[Tarefas]:
**a.** No trecho sobre a atuação internacional dos estados brasileiros, qual artigo da Constituição de 1988 prevê a autonomia estadual?
**b.** Escreva a continuação do trecho sobre a atuação internacional dos estados brasileiros, começando logo após a última frase dele.

[Trecho do texto]:
========================================================================

Daí porque cabe à Procuradoria Geral do Estado atuar, consultiva e proativamente, como instituição mediadora e condutora dos ajustes, acordos, parcerias e negócios, transnacionais e internacionais, aos quadros da juridicidade democrática, nos termos da Constituição, do Direito e das realidades e necessidades do ente federativo estadual. Para tanto, é fundamental empreender uma releitura da Constituição brasileira de 1988, sob as luzes do princípio jurídico da sustentabilidade multidimensional, global, local e orientada, também, pela consensualidade baseada na paradiplamocia.
Desde logo, para se entender sistemicamente o enunciado do art. 21, I, da Constituição brasileira de 1988, de modo a se conferir preponderância, mas não exclusividade, à União Federal para a celebração de acordos internacionais. Não haverá essa preponderância quando o interesse jurídico-político diga respeito ao ente federativo subnacional, em respeito aos princípios da predominância dos interesses regionais e da subsidiariedade. Em outros termos, o Estado-membro também deve buscar, na sua respectiva realidade regional, a promoção do desenvolvimento sustentável multidimensional, com a redução das desigualdades regionais, nos termos do art. 3º da mesma matriz constitucional. Esse entendimento reforça a autonomia estadual, prevista no art. 18 da Constituição brasileira de 1988.

========================================================================

[Material fornecido]:
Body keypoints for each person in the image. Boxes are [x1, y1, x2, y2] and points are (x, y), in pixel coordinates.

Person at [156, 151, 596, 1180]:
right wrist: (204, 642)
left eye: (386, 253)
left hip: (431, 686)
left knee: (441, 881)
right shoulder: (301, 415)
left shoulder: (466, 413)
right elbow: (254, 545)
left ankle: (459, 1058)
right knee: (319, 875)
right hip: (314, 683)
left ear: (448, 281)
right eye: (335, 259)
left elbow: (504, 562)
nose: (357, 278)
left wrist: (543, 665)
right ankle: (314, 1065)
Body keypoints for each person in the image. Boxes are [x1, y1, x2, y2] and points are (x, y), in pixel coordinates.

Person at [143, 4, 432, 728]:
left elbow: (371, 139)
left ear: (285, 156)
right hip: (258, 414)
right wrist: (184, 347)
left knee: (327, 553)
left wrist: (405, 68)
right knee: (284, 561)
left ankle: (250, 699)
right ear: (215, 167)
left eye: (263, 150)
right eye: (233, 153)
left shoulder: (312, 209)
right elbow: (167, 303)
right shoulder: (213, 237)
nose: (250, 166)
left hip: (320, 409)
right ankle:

========================================================================

[Respostas por item]:
**a.** O art. 18 da Constituição brasileira de 1988.

**b.**
Ademais, não há qualquer vedação constitucional para que o Estado cumpra as suas missões administrativas previstas no art. 23 da mesma matriz constitucional, por meio de parcerias transnacionais ou internacionais. Significa dizer, diante da ausência de vedação ao Estado para a celebração de parcerias transnacionais e internacionais, é constitucionalmente possível a celebração destas, nos termos do art. 25, § 1º da Constituição brasileira de 1988.
Além disso, o alcance prático dos princípios jurídicos da eficiência, economicidade e eficácia das ações administrativas específicas do Estado, a partir de parcerias transnacionais e internacionais, nos termos dos arts. 37, caput, 70 e 74, todos da mesma matriz constitucional, não pode ficar submetido à pura vontade política da União Federal para a celebração das ditas parcerias, sob pena de inviabilização de boas políticas públicas estaduais, a partir de cooperação sustentável multidimensional, para além do território nacional. Admitir essa hipótese seria reduzir, de forma irrazoável e desproporcional, a autonomia federativa do Estado-membro.
Avançando nas considerações, é possível sustentar que somente os compromissos transnacionais ou internacionais, com dimensão nacional, e potencial para acarretar encargos ou compromissos gravosos ao patrimônio nacional como um todo, devem ser firmados e controlados no nível da União federal, consoante os arts. 49, I e 84, VIII, ambos da Constituição brasileira de 1988.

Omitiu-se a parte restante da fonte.